◆ **Task details**
Please report how many lines of the listing hold the word "GOPATH". Add nothing to the number.
"""
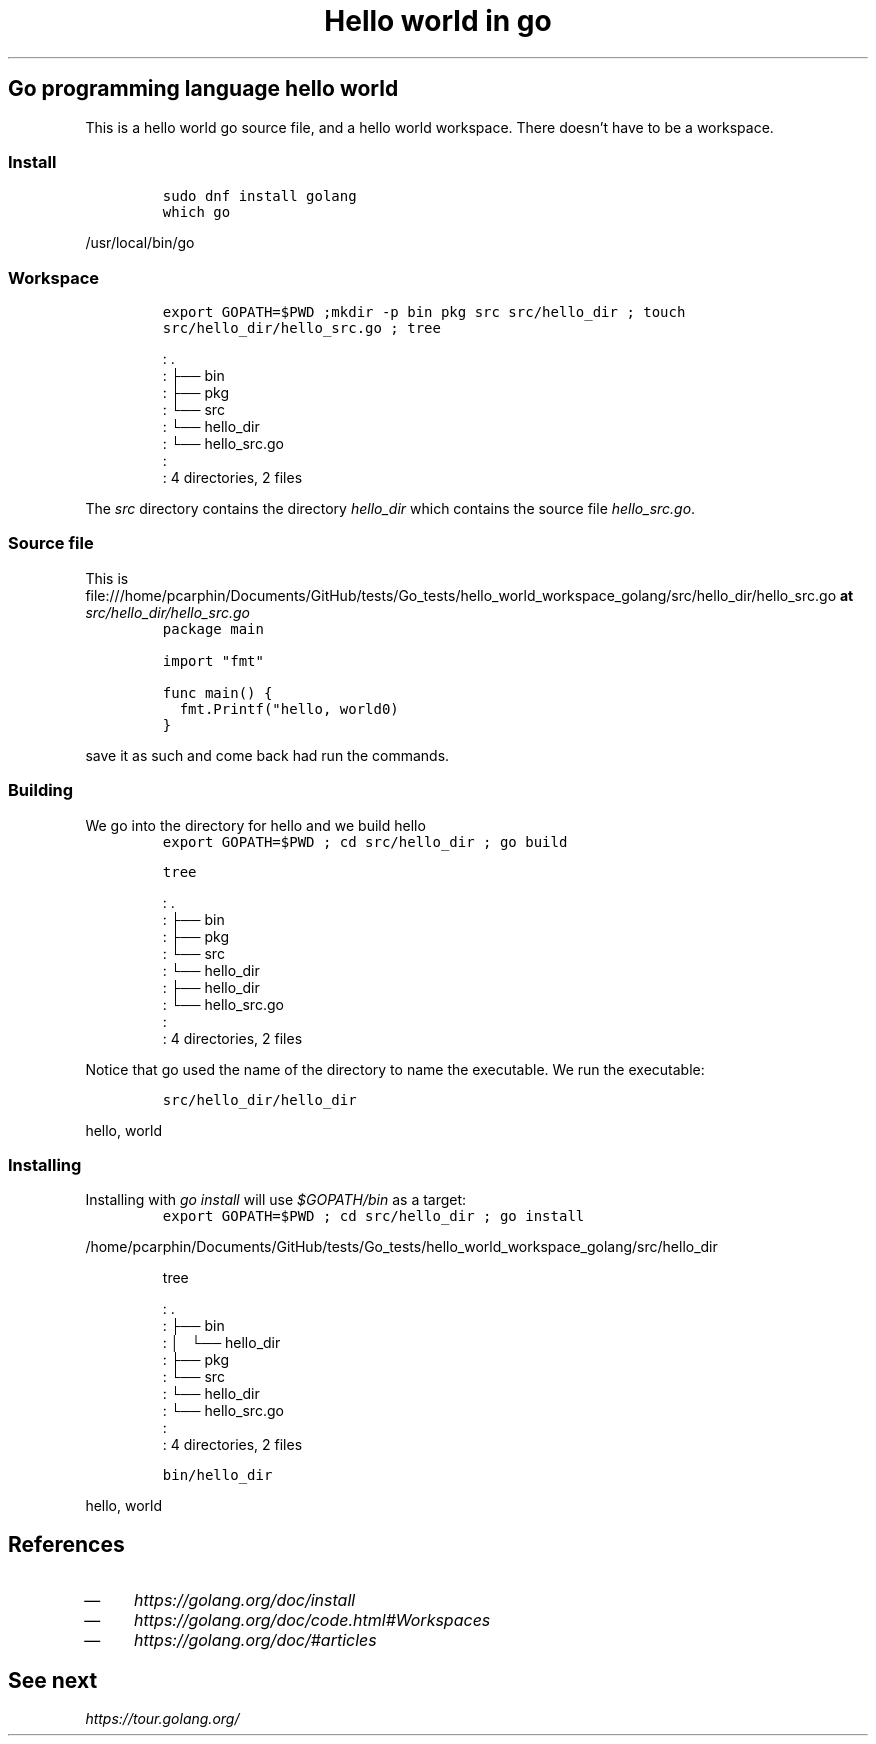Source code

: .TH "Hello world in go" "1" 

.SH "Go programming language hello world"
.PP
This is a hello world go source file, and a hello world workspace.  There
doesn't have to be a workspace.

.SS "Install"
.RS
.nf
\fCsudo dnf install golang
\fP
.fi
.RE

.RS
.nf
\fCwhich go
\fP
.fi
.RE

\fC
/usr/local/bin/go
\fP

.SS "Workspace"
.RS
.nf
\fCexport GOPATH=$PWD ;mkdir -p bin pkg src src/hello_dir ; touch src/hello_dir/hello_src.go ; tree
\fP
.fi
.RE

.RS
.nf
: .
: ├── bin
: ├── pkg
: └── src
:     └── hello_dir
:         └── hello_src.go
: 
: 4 directories, 2 files

.fi
.RE

.PP
The \fIsrc\fP directory contains the directory \fIhello_dir\fP which contains the source file \fIhello_src.go\fP.

.SS "Source file"
.PP
This is file:///home/pcarphin/Documents/GitHub/tests/Go_tests/hello_world_workspace_golang/src/hello_dir/hello_src.go \fBat\fP \fI\fIsrc/hello_dir/hello_src.go\fP\fP
.RS
.nf
\fCpackage main

import "fmt"

func main() {
  fmt.Printf("hello, world\n")
}
\fP
.fi
.RE
.PP
save it as such and come back had run the commands.
.SS "Building"
.PP
We go into the directory for hello and we build hello
.RS
.nf
\fCexport GOPATH=$PWD ; cd src/hello_dir ; go build
\fP
.fi
.RE

.RS
.nf
\fCtree
\fP
.fi
.RE

.RS
.nf
: .
: ├── bin
: ├── pkg
: └── src
:     └── hello_dir
:         ├── hello_dir
:         └── hello_src.go
: 
: 4 directories, 2 files

.fi
.RE

.PP
Notice that go used the name of the directory to name the executable. We run the executable:

.RS
.nf
\fCsrc/hello_dir/hello_dir
\fP
.fi
.RE

\fC
hello, world
\fP

.SS "Installing"
.PP
Installing with \fIgo install\fP will use \fI$GOPATH/bin\fP as a target:
.RS
.nf
\fCexport GOPATH=$PWD ; cd src/hello_dir ; go install
\fP
.fi
.RE

\fC
/home/pcarphin/Documents/GitHub/tests/Go_tests/hello_world_workspace_golang/src/hello_dir
\fP

.RS
.nf
\fCtree
\fP
.fi
.RE

.RS
.nf
: .
: ├── bin
: │   └── hello_dir
: ├── pkg
: └── src
:     └── hello_dir
:         └── hello_src.go
: 
: 4 directories, 2 files

.fi
.RE

.RS
.nf
\fCbin/hello_dir
\fP
.fi
.RE

\fC
hello, world
\fP


.SH "References"
.IP \(em 4
\fIhttps://golang.org/doc/install\fP
.IP \(em 4
\fIhttps://golang.org/doc/code.html#Workspaces\fP
.IP \(em 4
\fIhttps://golang.org/doc/#articles\fP

.SH "See next"
.PP
\fIhttps://tour.golang.org/\fP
"""
◆ **Completed exercise**
4